WORK TO COMPLETE
Which lines of the entries contain the word "from"? Please list them.

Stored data

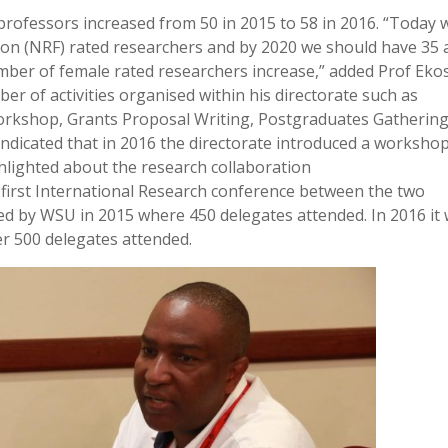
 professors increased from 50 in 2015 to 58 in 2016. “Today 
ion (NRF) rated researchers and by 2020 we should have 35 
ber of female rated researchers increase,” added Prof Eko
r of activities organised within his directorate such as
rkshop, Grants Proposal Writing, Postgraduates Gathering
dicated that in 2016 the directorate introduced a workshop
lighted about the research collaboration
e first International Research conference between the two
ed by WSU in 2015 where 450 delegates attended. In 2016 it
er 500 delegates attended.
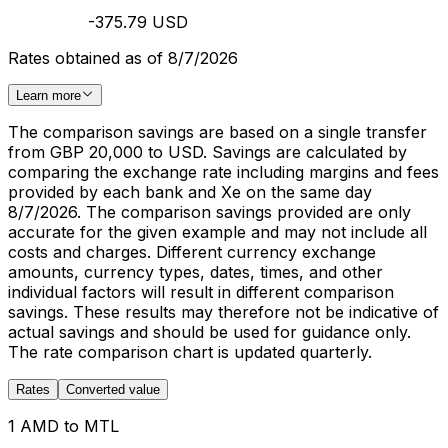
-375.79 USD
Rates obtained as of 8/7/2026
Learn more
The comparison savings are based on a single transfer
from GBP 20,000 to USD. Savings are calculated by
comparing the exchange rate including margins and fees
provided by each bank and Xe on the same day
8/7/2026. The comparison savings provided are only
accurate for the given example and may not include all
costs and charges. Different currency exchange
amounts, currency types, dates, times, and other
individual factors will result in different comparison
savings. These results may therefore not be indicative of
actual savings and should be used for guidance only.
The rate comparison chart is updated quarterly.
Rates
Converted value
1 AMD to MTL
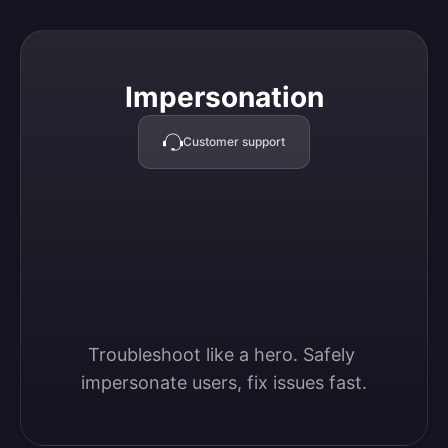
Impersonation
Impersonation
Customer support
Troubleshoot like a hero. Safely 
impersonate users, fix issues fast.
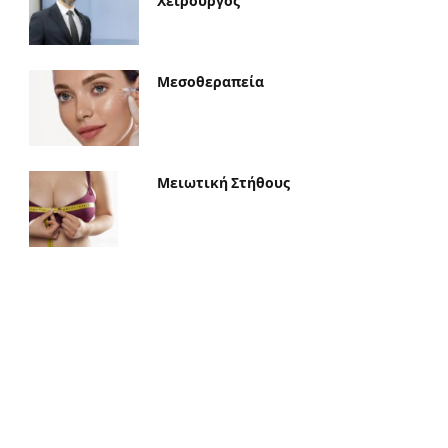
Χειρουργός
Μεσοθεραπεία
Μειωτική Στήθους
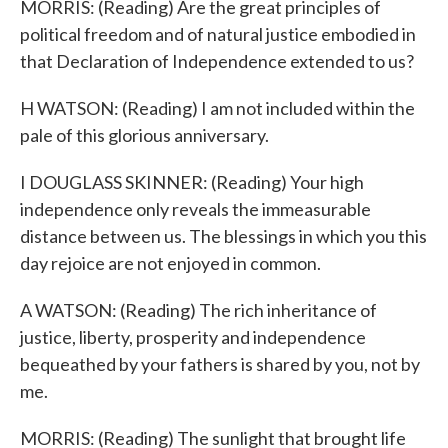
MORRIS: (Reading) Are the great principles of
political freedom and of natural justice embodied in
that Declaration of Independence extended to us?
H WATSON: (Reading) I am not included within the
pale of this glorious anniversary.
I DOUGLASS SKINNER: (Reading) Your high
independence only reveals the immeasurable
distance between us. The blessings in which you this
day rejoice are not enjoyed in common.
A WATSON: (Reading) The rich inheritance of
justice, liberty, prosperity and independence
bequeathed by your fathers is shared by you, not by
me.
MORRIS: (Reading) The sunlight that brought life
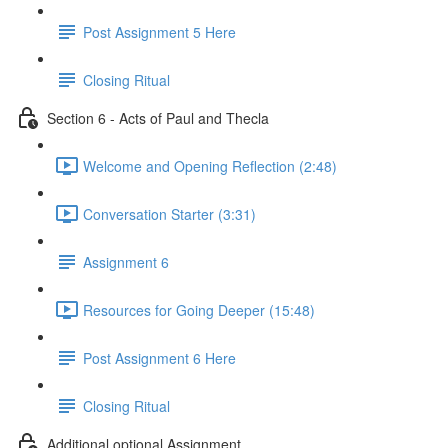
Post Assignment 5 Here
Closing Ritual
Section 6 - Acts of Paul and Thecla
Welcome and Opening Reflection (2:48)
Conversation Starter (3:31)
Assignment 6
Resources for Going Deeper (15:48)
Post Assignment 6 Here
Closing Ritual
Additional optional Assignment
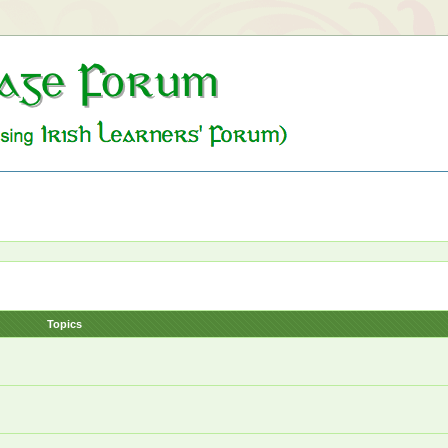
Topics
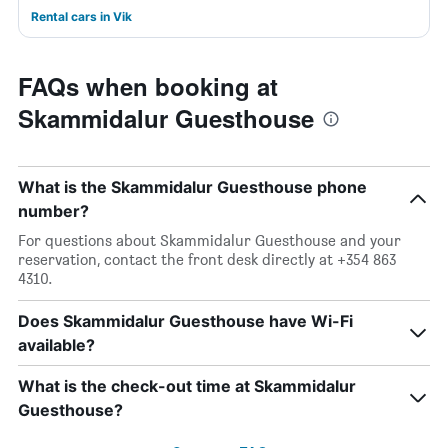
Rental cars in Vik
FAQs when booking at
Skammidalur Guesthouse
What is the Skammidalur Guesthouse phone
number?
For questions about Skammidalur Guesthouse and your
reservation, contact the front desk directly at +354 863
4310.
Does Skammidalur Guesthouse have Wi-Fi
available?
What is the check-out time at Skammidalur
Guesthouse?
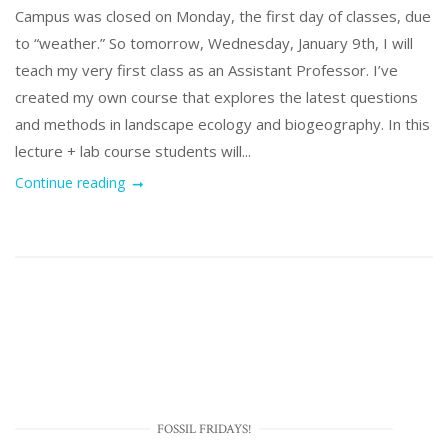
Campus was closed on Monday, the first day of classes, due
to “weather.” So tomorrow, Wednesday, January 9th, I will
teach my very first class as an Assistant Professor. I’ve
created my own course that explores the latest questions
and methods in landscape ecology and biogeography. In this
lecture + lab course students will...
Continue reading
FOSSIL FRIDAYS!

OUTPUT FOR THIS EXERCISE
 professors increased from 50 in 2015 to 58 in 2016. “Today 
from GBP 20,000 to USD. Savings are calculated by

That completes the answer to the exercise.